Three domains of data
By Osma on Thursday 23 April 2009, 18:15 - Permalink
My MySQL Conference presentation on Tuesday discussed my practical findings on how Infobright's technology works in developing a MySQL-based data warehouse. I also touched on a more high-level question of how to select a technology for a different kinds of data-related problem areas, and this article expands on that discussion.
Most models of building applications have not really taken these changes in the balance into account. In particular, database designs continue to focus on 3NF OLTP schemas to the exclusion of considering data classes and to the detriment of the overall application. For a large and growing class of web applications, the database has not been the only data layer for some time, but the division of labor has not really been clear in application design. Here is one way to look at that division.
The primary data pattern,
represented by the top of the illustrated triangle, is characterized by the
requirements high availability and rapid access, often measured in
sub-millisecond level. The first requirement demands redundant distribution of
data, while the latter excludes rotating media as the primary storage. On the
other hand, for many of these applications cross-session consistency
requirements can be relaxed slightly, making aggressive caching an attractive
solution. Since scaling application performance already requires increasing the
number of CPU cores and memory is relatively plentiful compared to the late-90s
designs, this has made clustered caches with local, network-synchronized copy
of data the design best practice. Memcached is a clear example of this model,
while application developers are waiting for more sophisticated mechanisms like
MySQL Cluster 7 to mature.
The second pattern, formerly considered the primary domain, is the ACID-compliant transactional database, at the left corner of my triangle. Compared to the former area, consistency, even across sessions and users is a critical requirement, while the demand of sub-millisecond access can be somewhat relaxed at least for the worst-case, if not on average. For example, management of transactions with direct monetary value attached to them continues to reside within this domain. It is never acceptable for the total amount of recorded value to decrease or increase without external audit trail, nor is it ok for the ownership of money to unexplainably change. Even the continuous availability of the data can be considered a secondary requirement to its consistency and durability.

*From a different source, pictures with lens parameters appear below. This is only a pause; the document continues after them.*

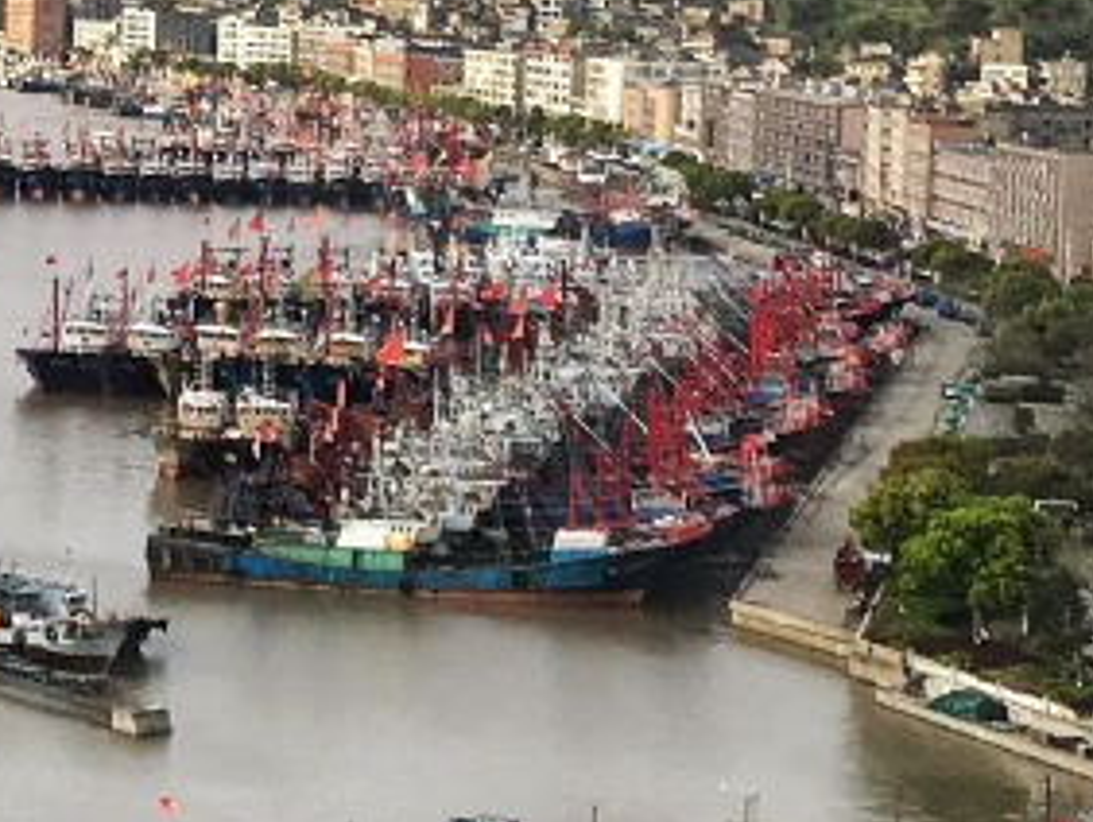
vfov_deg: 12.4
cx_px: 35
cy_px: 70
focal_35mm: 119
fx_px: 3761
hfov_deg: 16.2
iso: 20
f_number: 1.8
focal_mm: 3.99
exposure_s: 1/1277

The final corner of this model is the event record or data time-series for purposes ranging from audit to analytics and business intelligence. While again durability, integrity and consistency of data are of paramount interest here, the desired performance characteristics are radically different. Storage of new data can not slow down or disrupt other parts of the application while access to stored data is typically in summary form and can commonly tolerate seconds, sometimes even minutes (or more!) of latency. This bifurcated performance requirement makes the typical OLTP database an entirely impractical solution, while the extreme volumes of data (at rates of tens or hundreds of thousands, even millions of new events per second) exclude the memory-based model.
It's for this last class of applications I believe the column-store technologies, one of which I described as the log processing solution earlier are a great fit. I think it's high time for application frameworks, best practices and design guidelines to take this into account, and for us to retire the concept of a row-based transactional OLTP database, accessed via ORM libraries like Hibernate or ActiveRecord as the exclusive method of manipulating application data. This is not to say that the OLTP model doesn't continue to be a crucial part of the overall solution - it continues to be an equal partner in this triplet, but no longer to the exclusion of other technologies.